Она высвободилась, отскочила и даже бросила в него гребнем. Ударив незнакомца в грудь, тот упал к его ногам, но пылкий влюбленный, не обижаясь, протянул к обидчице руки с блестящими перстнями и с нежной мольбой позвал:
– Не гневайся, яблочко мое наливное, нежная моя серна! Знаю, виноват я, что долго не был, за то меня Бог наказал! Не теперь-то никогда уже я с тобой не расстанусь, всю жизнь мою тебе принес, возьми, только не гневайся! У самого сердца буду держать тебя, душа моя, Прямислава свет Вячеславна!
И тут до всех постепенно стало доходить, что происходит. Прямислава, слушая пылкие излияния, мысленно сочинила было целую повесть: что кто-то из туровских бояр любил Забелу, но долго отсутствовал и даже не знал, что семья его возлюбленной в жестокой нужде и саму ее продают за долг, а теперь отыскал ее, чтобы выкупить. Оттого-то она так небрежно отзывалась о женихе «с поросячьими глазками».
Но при последних словах все стало ясно, досужий вымысел растаял, как дым. Прямислава вспомнила это лицо, мельком виденное в последний раз года три, а то и четыре назад. Это был Юрий Ярославич – такой же красивый, такой же щеголеватый и нарядный, но с мешками под глазами, с резкими глубокими морщинами на лбу, с первой сединой среди русых волос на висках.
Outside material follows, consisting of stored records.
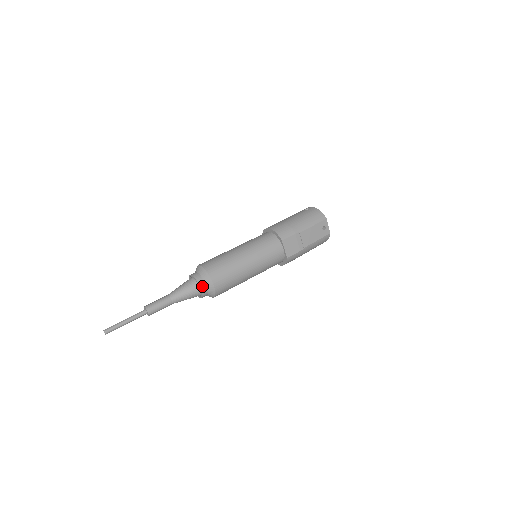
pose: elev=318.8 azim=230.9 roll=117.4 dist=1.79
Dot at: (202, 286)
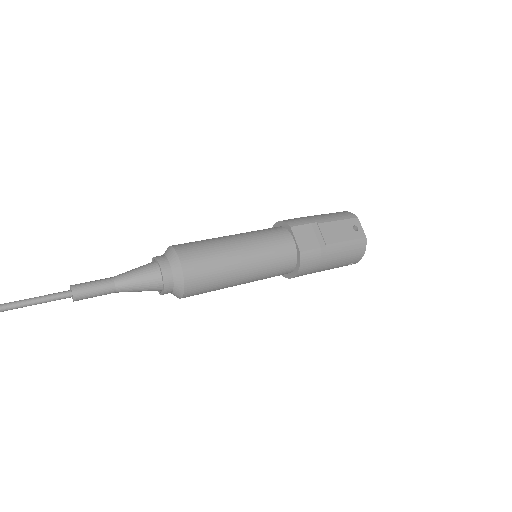
Dot at: (164, 265)
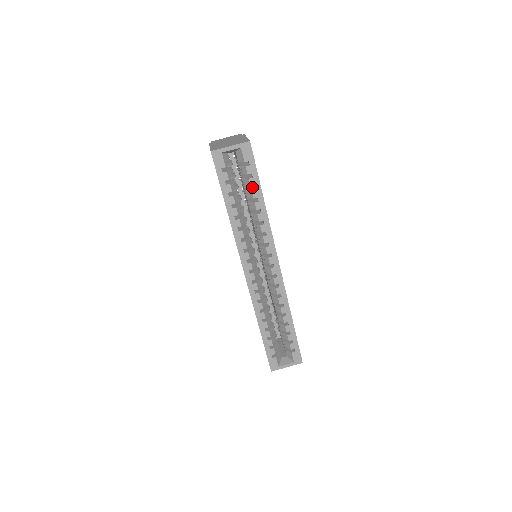
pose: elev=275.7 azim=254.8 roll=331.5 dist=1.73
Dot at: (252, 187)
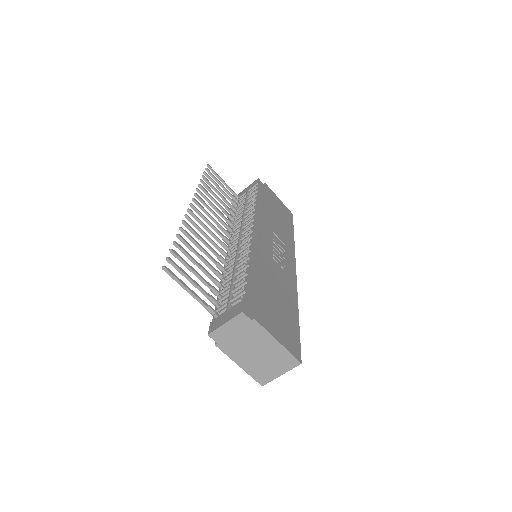
Dot at: occluded
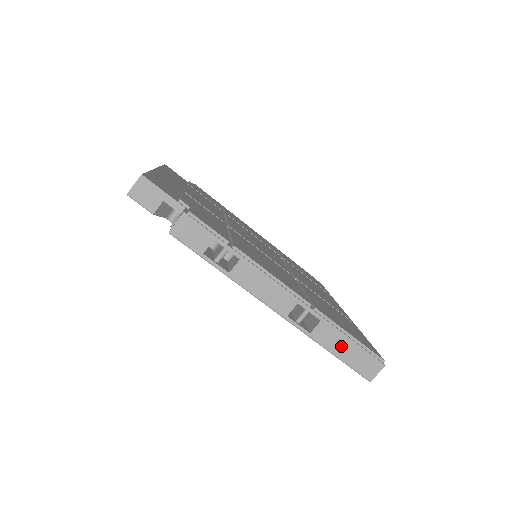
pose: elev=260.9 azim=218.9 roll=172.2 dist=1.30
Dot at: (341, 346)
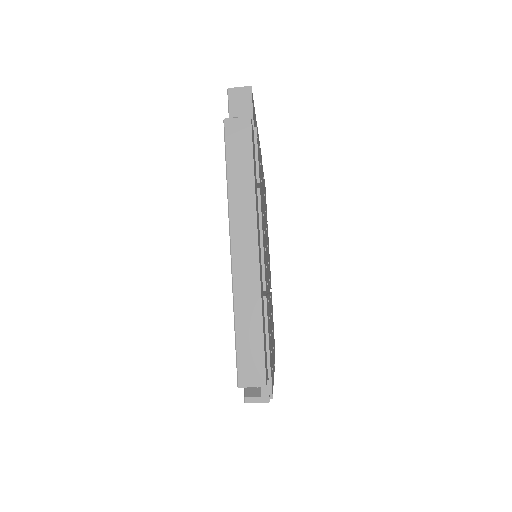
Dot at: occluded
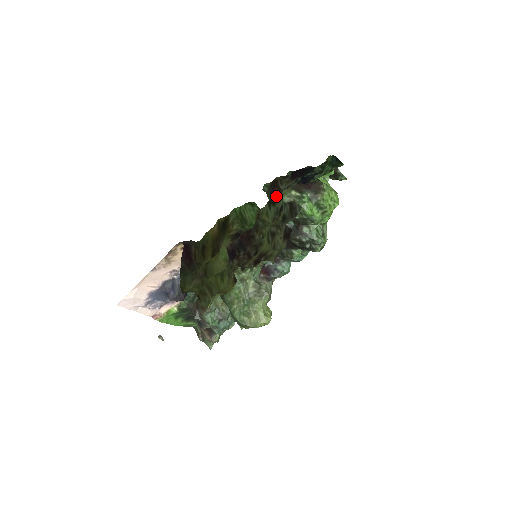
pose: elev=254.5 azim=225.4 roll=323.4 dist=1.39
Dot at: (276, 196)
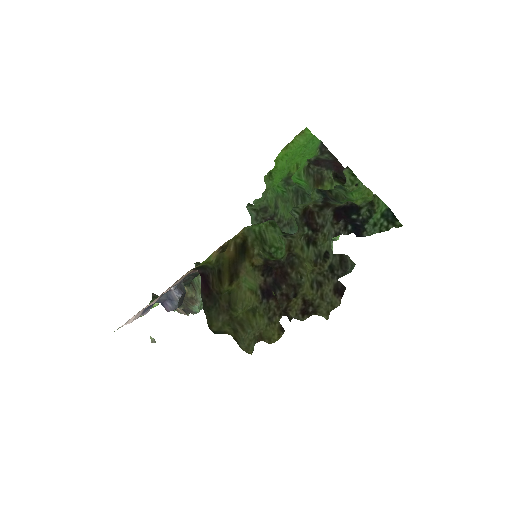
Dot at: (315, 233)
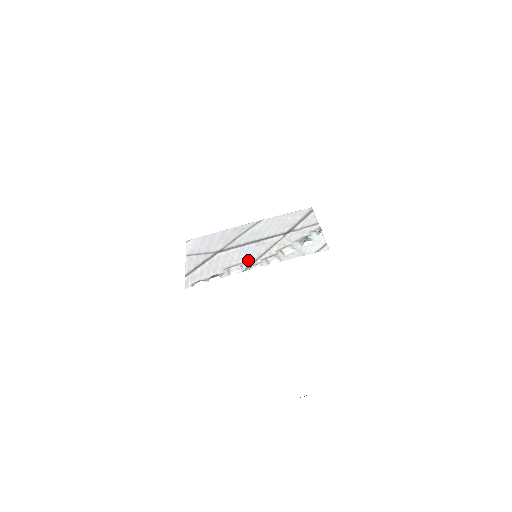
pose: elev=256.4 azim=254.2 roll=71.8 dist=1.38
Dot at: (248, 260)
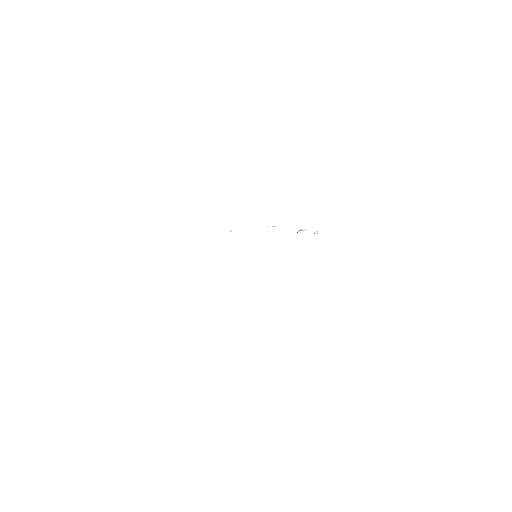
Dot at: occluded
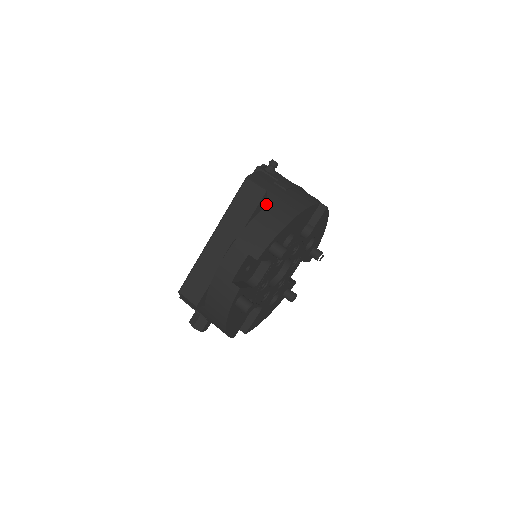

Прямислава задрожала: она ждала этой встречи и готовилась к ней, но не могла и вообразить, что она произойдет таким странным и даже нелепым образом! Что беспутный муж застанет ее в горнице в одной рубашке, с расплетенной косой и примет за нее ее же собственную холопку! «Что же за судьба у меня такая! – промелькнуло в мыслях. – В который уже раз за меня другую принимают!» Перепутать ее с Крестей, которая, в новом свежем подряснике и новом черном платке, с серебряным крестом на груди, скромно сидела в уголке, Юрий Ярославич, конечно, не мог, но красота и стать Забелы ввели его в заблуждение, а одежда не могла помочь, поскольку обе они были только в исподних рубашках.